Sicuramente tanta formazione, tanta pratica ed anche tanti errori. Amo molto la filosofia americana, negli Stati Uniti i fallimenti vengono portati come stemmi al petto, perché significano esperienza e capacità di reagire in maniera diversa in caso di situazioni analoghe. In Italia c’è ancora tanta paura di provarci, di sbagliare, di mettersi in gioco… In qualsiasi settore per fare la differenza occorre essere disposti a fare cose che gli altri non sarebbero disposti a fare, a rischiare, ad adottare nuove strategie, serve studio e tanta determinazione. 

Instagram ha deciso di reintrodurre gradualmente i like ai post. Come si pone la sua azienda a riguardo e qual è il suo rapporto con gli influencer?

La iologia sostiene che i like siano come lo zucchero, un breve impulso che va dritto al cervello ad iniettare gli ormoni della felicità, come la serotonina. Perché Instagram e Facebook hanno spopolato? Perché vendono la felicità su larga scala a chi ne è dipendente, che necessiti di piccole o di grandi dosi. Oscurare il numero dei like è stata una “fase test” per Instagram e nonostante la finalità nobile di liberare gli utenti dalla pressione del consenso, molto probabilmente il risultato sarà quello di reintegrarli. Poco importa, chi investe in influencer marketing in maniera seria, come dato valutava le impression già da tempo, più che il numero dei like, truccabili in mille modi diversi.

È notizia di oggi che Twitter bloccherà dal 22 novembre la possibilità ai politici di comprare spazi a pagamento. E’ la giusta soluzione per evitare che i partiti politici diventino delle aziende?

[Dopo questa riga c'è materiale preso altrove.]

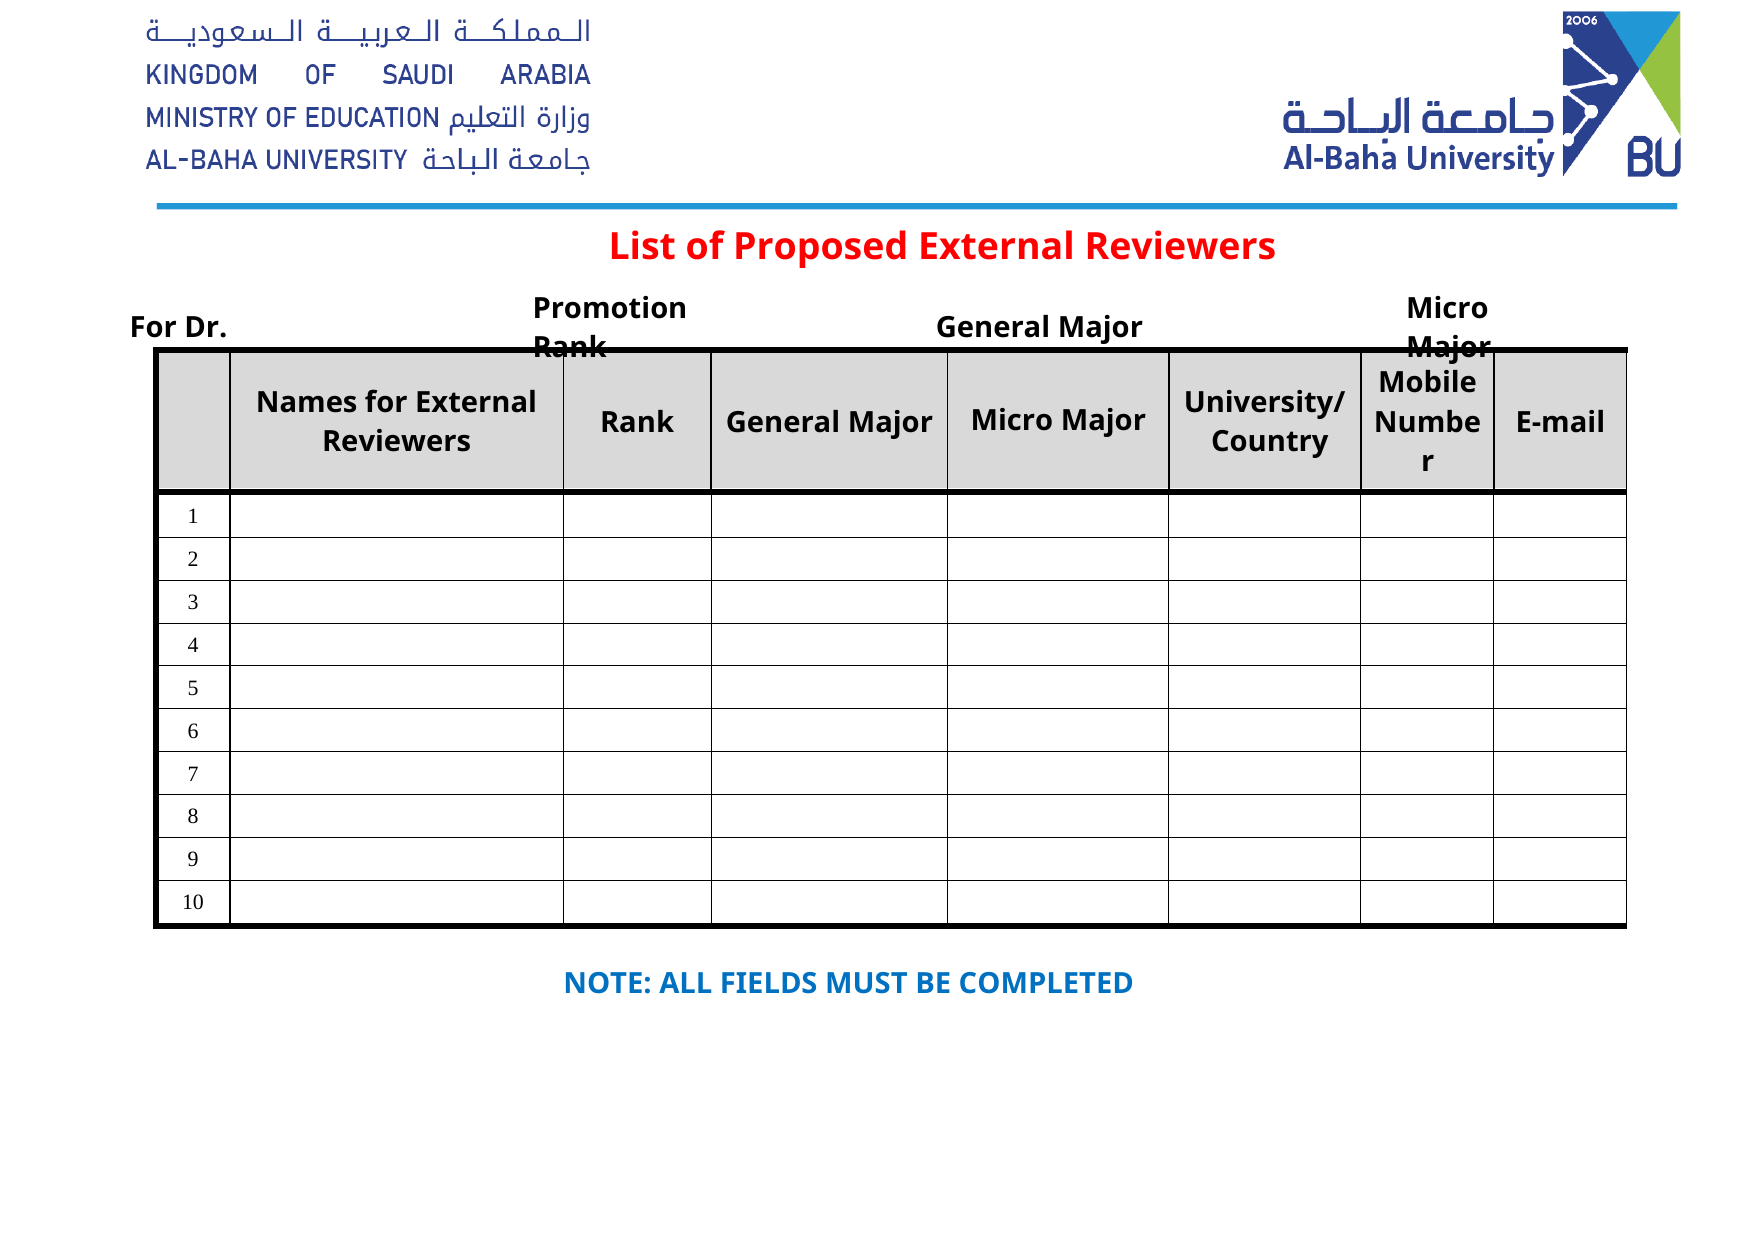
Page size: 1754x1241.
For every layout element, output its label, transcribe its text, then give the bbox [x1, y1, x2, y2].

table_cell [948, 666, 1168, 708]
table_cell [231, 709, 563, 751]
table_header E-mail [1495, 353, 1626, 488]
table_cell [948, 495, 1168, 537]
table_cell [712, 795, 947, 837]
table_cell [948, 795, 1168, 837]
table_cell [564, 624, 711, 665]
table_cell [1361, 838, 1493, 880]
table_cell [1361, 624, 1493, 665]
table_cell [231, 795, 563, 837]
table_cell [564, 666, 711, 708]
table_cell [1169, 881, 1360, 923]
table_cell [1361, 538, 1493, 579]
table_cell [948, 624, 1168, 665]
table_cell [231, 838, 563, 880]
table_cell [712, 581, 947, 622]
table_cell [1361, 666, 1493, 708]
table_cell [1361, 795, 1493, 837]
table_cell [1361, 881, 1493, 923]
table_cell [564, 581, 711, 622]
table_cell [712, 538, 947, 579]
table_cell [948, 838, 1168, 880]
table_header Mobile Number [1362, 353, 1493, 488]
table_cell 3 [159, 581, 229, 622]
table_cell 4 [159, 624, 229, 665]
table_cell [1169, 666, 1360, 708]
table_cell [1169, 709, 1360, 751]
table_cell [1169, 581, 1360, 622]
table_cell [564, 752, 711, 794]
table_header University/ Country [1170, 353, 1360, 488]
table_cell [231, 752, 563, 794]
table_cell [1494, 538, 1626, 579]
table_cell [231, 666, 563, 708]
table_cell [948, 752, 1168, 794]
table_cell [1494, 881, 1626, 923]
table_cell 9 [159, 838, 229, 880]
table_header Names for External Reviewers [231, 353, 563, 488]
table_cell [948, 581, 1168, 622]
picture [35, 0, 1754, 1241]
table_cell [564, 838, 711, 880]
table_cell [564, 795, 711, 837]
table_cell 10 [159, 881, 229, 923]
table_header Rank [564, 353, 710, 488]
table_cell [948, 709, 1168, 751]
table_cell [948, 538, 1168, 579]
table_cell [564, 495, 711, 537]
table_cell 6 [159, 709, 229, 751]
table_cell [712, 881, 947, 923]
table_cell [1494, 752, 1626, 794]
table_cell [231, 581, 563, 622]
table_cell [1169, 752, 1360, 794]
table_cell [1169, 538, 1360, 579]
table_cell [1494, 581, 1626, 622]
table_cell [1361, 495, 1493, 537]
table_cell [712, 752, 947, 794]
table_cell 1 [159, 495, 229, 537]
table_cell [231, 881, 563, 923]
table_cell [231, 538, 563, 579]
table_cell [712, 495, 947, 537]
table_cell 7 [159, 752, 229, 794]
table_header Micro Major [948, 353, 1168, 488]
table_cell [712, 838, 947, 880]
table_header General Major [712, 353, 947, 488]
table_cell [1494, 495, 1626, 537]
table_header [159, 353, 229, 488]
table_cell [1169, 624, 1360, 665]
table_cell [1494, 666, 1626, 708]
table_cell [1361, 581, 1493, 622]
table_cell [1494, 795, 1626, 837]
table_cell [1169, 795, 1360, 837]
table_cell [231, 495, 563, 537]
table_cell [564, 881, 711, 923]
table_cell [1494, 838, 1626, 880]
table_cell 2 [159, 538, 229, 579]
table_cell [712, 666, 947, 708]
text NOTE: ALL FIELDS MUST BE COMPLETED [150, 968, 1547, 1000]
table_cell [712, 624, 947, 665]
table_cell [712, 709, 947, 751]
table_cell [564, 538, 711, 579]
table_cell [1169, 495, 1360, 537]
table_cell 8 [159, 795, 229, 837]
table_cell [1494, 709, 1626, 751]
table_cell [948, 881, 1168, 923]
table_cell [231, 624, 563, 665]
table_cell [1361, 709, 1493, 751]
table_cell [1169, 838, 1360, 880]
table_cell [564, 709, 711, 751]
table_cell [1494, 624, 1626, 665]
table_cell 5 [159, 666, 229, 708]
table_cell [1361, 752, 1493, 794]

Colossi come Twitter, Google, Facebook ed Instagram oggi non sono più solo delle multinazionali, ma attraverso le rispettive piattaforme, sono capaci di fornire a chiunque un potere di influenza molto superiore agli strumenti del passato. La questione Twitter forse è morale più che digitale, alla stregua di temi come la legittima difesa o la pena di morte ancora in vigore in alcuni stati. Probabilmente la domanda da porci è se è giusto che siano aziende private a prendere questo genere di decisioni o forse dovrebbero esistere degli organi istituzionali preposti a farlo.